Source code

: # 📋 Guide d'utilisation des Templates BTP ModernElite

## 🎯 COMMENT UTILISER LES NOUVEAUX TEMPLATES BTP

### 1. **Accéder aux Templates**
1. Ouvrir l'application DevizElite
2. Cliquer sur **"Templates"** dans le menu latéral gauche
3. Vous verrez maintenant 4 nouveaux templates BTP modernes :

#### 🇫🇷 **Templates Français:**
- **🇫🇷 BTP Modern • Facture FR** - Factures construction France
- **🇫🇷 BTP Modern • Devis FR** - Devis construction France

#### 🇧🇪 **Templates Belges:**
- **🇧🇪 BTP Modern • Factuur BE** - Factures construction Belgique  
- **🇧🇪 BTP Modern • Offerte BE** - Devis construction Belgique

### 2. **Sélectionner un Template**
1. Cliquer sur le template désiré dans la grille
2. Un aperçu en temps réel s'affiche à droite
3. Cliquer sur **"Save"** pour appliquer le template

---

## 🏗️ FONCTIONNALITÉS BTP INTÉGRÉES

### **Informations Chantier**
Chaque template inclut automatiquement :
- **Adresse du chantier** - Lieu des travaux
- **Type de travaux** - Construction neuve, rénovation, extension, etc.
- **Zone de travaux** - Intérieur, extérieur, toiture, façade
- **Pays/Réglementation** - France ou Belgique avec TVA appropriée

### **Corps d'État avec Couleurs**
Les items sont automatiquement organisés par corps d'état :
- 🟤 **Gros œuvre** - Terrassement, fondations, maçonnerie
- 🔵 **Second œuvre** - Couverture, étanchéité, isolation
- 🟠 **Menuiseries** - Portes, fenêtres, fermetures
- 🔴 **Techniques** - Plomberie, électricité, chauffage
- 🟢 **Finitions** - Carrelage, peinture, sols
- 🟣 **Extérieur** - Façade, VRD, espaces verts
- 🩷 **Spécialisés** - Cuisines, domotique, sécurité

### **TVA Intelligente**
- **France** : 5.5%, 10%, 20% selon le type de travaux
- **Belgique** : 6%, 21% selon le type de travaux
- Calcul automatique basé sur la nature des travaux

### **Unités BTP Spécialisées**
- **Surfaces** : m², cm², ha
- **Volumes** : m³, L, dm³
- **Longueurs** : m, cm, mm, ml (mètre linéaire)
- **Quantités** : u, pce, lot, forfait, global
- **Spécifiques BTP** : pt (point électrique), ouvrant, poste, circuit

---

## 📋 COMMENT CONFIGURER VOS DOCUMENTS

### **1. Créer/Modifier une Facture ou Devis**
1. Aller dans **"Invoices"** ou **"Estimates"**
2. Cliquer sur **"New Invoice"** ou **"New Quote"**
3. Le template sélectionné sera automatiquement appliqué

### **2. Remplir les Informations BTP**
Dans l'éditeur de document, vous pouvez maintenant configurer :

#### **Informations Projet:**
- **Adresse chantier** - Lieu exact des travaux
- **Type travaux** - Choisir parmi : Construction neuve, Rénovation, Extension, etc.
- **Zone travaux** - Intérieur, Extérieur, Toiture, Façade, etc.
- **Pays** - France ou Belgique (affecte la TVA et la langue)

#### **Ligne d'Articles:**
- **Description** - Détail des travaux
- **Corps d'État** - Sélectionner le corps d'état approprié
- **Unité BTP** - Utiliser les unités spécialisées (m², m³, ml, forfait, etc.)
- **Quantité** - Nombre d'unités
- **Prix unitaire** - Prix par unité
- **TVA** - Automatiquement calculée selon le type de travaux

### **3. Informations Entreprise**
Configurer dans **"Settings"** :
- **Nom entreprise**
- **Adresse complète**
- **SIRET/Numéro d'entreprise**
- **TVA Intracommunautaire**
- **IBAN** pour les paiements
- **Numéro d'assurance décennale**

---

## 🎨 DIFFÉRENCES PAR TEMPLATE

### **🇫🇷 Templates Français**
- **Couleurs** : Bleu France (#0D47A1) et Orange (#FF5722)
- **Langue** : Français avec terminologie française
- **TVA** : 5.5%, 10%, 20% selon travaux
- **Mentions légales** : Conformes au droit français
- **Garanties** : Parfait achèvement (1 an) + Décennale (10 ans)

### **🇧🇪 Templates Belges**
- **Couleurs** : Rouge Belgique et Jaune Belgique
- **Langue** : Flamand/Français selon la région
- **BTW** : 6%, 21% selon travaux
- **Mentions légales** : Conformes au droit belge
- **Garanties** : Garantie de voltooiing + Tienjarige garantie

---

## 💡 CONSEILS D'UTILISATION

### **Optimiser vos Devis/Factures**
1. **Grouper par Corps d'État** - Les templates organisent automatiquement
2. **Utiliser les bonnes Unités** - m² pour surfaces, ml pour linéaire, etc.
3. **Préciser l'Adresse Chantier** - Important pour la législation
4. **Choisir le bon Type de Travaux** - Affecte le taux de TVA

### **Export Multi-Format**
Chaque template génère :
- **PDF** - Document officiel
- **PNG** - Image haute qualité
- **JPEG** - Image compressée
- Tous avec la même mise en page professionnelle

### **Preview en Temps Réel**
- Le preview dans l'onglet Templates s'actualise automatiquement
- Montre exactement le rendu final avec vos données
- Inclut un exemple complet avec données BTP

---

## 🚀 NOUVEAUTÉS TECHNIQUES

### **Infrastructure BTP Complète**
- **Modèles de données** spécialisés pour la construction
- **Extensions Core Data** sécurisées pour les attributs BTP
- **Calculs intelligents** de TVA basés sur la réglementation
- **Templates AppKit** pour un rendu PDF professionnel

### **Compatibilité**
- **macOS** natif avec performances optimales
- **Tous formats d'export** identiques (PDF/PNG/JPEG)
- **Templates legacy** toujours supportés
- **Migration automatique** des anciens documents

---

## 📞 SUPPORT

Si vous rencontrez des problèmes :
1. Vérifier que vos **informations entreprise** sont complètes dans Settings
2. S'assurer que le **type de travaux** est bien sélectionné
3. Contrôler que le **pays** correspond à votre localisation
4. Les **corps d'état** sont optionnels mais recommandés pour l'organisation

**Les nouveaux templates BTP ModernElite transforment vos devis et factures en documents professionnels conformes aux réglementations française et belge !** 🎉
★ ★ ★ ★ ★
ACTIVITY –
Where a line of the entries contains "Belgique", report that line.

SOLUTION TO THE PROBLEM –
- **🇧🇪 BTP Modern • Factuur BE** - Factures construction Belgique  
- **🇧🇪 BTP Modern • Offerte BE** - Devis construction Belgique
- **Pays/Réglementation** - France ou Belgique avec TVA appropriée
- **Belgique** : 6%, 21% selon le type de travaux
- **Pays** - France ou Belgique (affecte la TVA et la langue)
- **Couleurs** : Rouge Belgique et Jaune Belgique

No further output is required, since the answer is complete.